Where the two surveys do see eye-to-eye, is in terms of the clear industry specific differences seen between the types of organizations that offer Martin Luther King Jr. Day and those that do not. For example, the BNA survey reports that manufacturers are by far the least likely to give the day off at 7% and non-business (i.e. non-profits/government) organizations are the most likely to give the day off at 56%. The ERC survey saw a similarly wide discrepancy between manufacturers and non-profit (i.e. non-business) with non-manufacturing employers falling somewhere in between the two extremes.

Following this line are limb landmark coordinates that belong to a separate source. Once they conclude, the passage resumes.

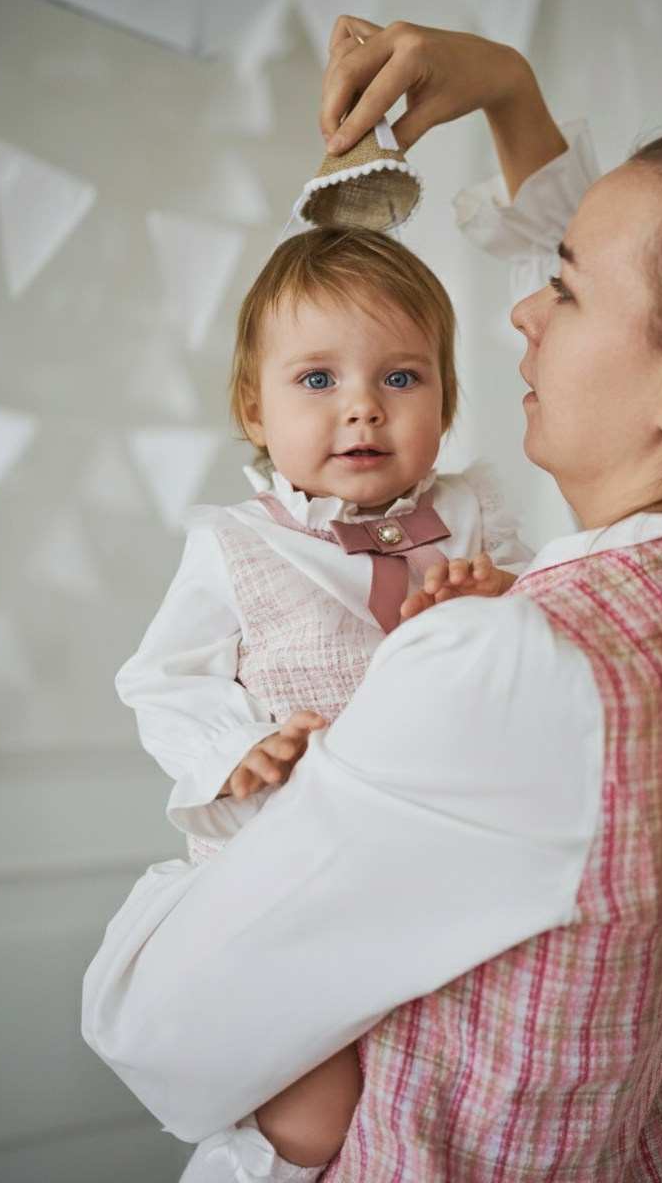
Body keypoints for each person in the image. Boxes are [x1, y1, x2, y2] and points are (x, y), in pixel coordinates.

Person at [83, 19, 662, 1181]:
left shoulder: (510, 661)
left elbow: (151, 1032)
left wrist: (198, 880)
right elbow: (645, 289)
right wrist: (508, 95)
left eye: (559, 289)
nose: (521, 314)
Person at [113, 223, 531, 1181]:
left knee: (432, 1085)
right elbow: (161, 677)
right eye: (317, 381)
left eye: (400, 378)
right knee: (311, 1113)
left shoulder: (471, 513)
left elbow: (542, 626)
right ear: (253, 411)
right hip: (288, 870)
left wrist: (500, 599)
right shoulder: (236, 543)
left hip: (433, 860)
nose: (362, 412)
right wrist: (238, 746)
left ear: (447, 400)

These industry specific variations are particularly noteworthy as they may be responsible for at least some of the discrepancy observed between the overall averages reported by the national and local surveys. In terms of the demographics represented by each survey sample, the national BNA survey included primarily non-manufacturing organizations, while over half of ERC’s local survey respondents represented manufacturing organizations. While this over-representation of manufacturers and non-profits in the local and national surveys, respectively, accounts for some of the discrepancy, the fact remains that Northeast Ohio employers are observing Martin Luther King Jr. Day at a lower rate than the national average.
Looking ahead to February, President’s Day will be observed as a paid holiday by even fewer Northeast Ohio organizations, only 8%. Industry specific differences are slightly less prominent as the overall percentage of organizations offering the day off are lower, but a similar trend can be seen with manufacturers once again ranking last out of the three industry breakouts reported.